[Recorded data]
"""

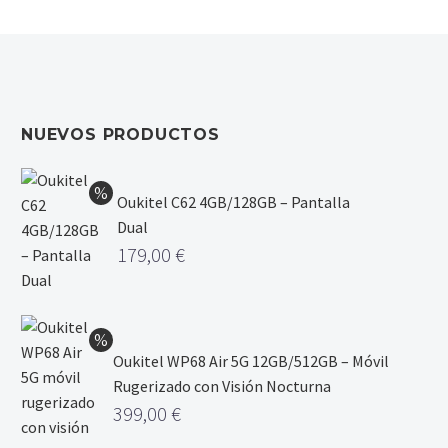
NUEVOS PRODUCTOS
Oukitel C62 4GB/128GB – Pantalla
Dual
179,00
€
Oukitel WP68 Air 5G 12GB/512GB – Móvil
Rugerizado con Visión Nocturna
399,00
€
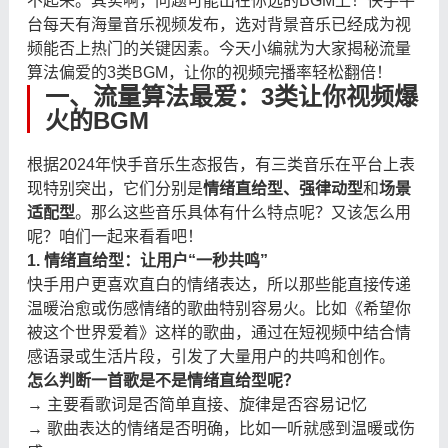
不起来。其实啊，问题可能出在你选的BGM上！快手平
台每天有海量音乐视频发布，选对背景音乐已经成为视
频能否上热门的关键因素。今天小编就为大家揭秘流量
算法偏爱的3类BGM，让你的视频完播率轻松翻倍！
一、流量算法最爱：3类让你视频爆
火的BGM
根据2024年快手音乐生态报告，有三类音乐在平台上表
现特别突出，它们分别是
情绪直给型、强律动型
和
场景
适配型
。那么这些音乐具体有什么特点呢？又该怎么用
呢？咱们一起来看看吧！
1. 情绪直给型：让用户“一秒共鸣”
快手用户更喜欢直白的情绪表达，所以那些能直接传递
温暖治愈或伤感情绪的歌曲特别容易火。比如《希望你
被这个世界爱着》这样的歌曲，通过在短视频中结合情
感语录或生活片段，引发了大量用户的共鸣和创作。
怎么判断一首歌是不是情绪直给型呢？
→ 主要看歌词是否简单直接、旋律是否容易记忆
→ 歌曲表达的情绪是否明确，比如一听就感到温暖或伤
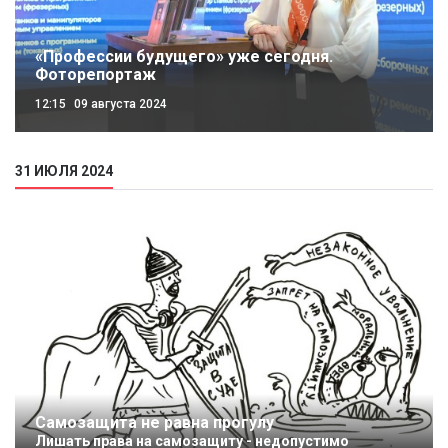
«Профессии будущего» уже сегодня.
Фоторепортаж
12:15
09 августа 2024
31 ИЮЛЯ 2024
Самозащита не равна прогулу
Лишать права на самозащиту - недопустимо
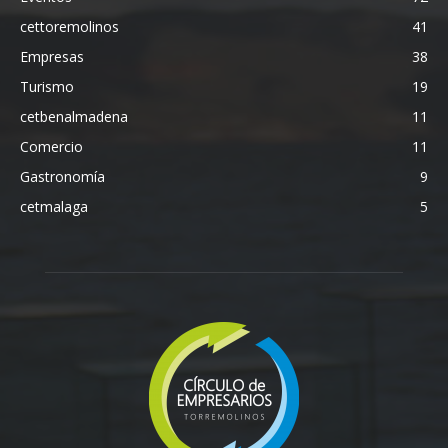
cettoremolinos
41
Empresas
38
Turismo
19
cetbenalmadena
11
Comercio
11
Gastronomía
9
cetmalaga
5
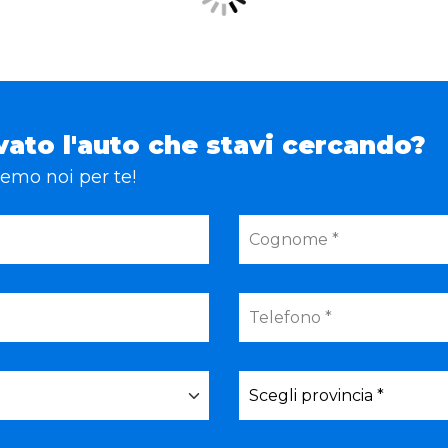
vato l'auto che stavi cercando?
eremo noi per te!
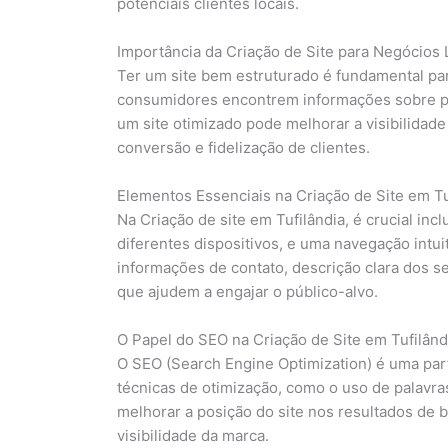
potenciais clientes locais.
Importância da Criação de Site para Negócios 
Ter um site bem estruturado é fundamental par
consumidores encontrem informações sobre pro
um site otimizado pode melhorar a visibilida
conversão e fidelização de clientes.
Elementos Essenciais na Criação de Site em Tu
Na Criação de site em Tufilândia, é crucial in
diferentes dispositivos, e uma navegação intui
informações de contato, descrição clara dos s
que ajudem a engajar o público-alvo.
O Papel do SEO na Criação de Site em Tufilând
O SEO (Search Engine Optimization) é uma parte
técnicas de otimização, como o uso de palavras
melhorar a posição do site nos resultados de 
visibilidade da marca.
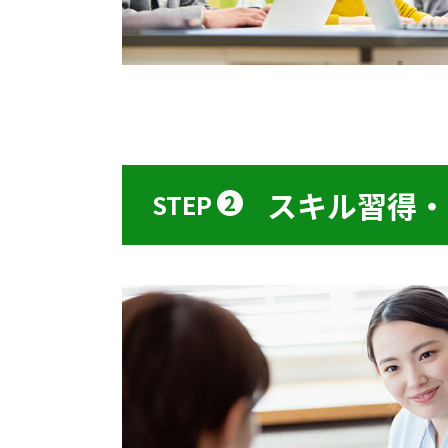
スキル習得・
STEP
2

"""

* PROBLEM DETAILS *
Of the entries above, how many lines hold the word "informações"? Give back only that number.

* RESULT FOR THIS TASK *
2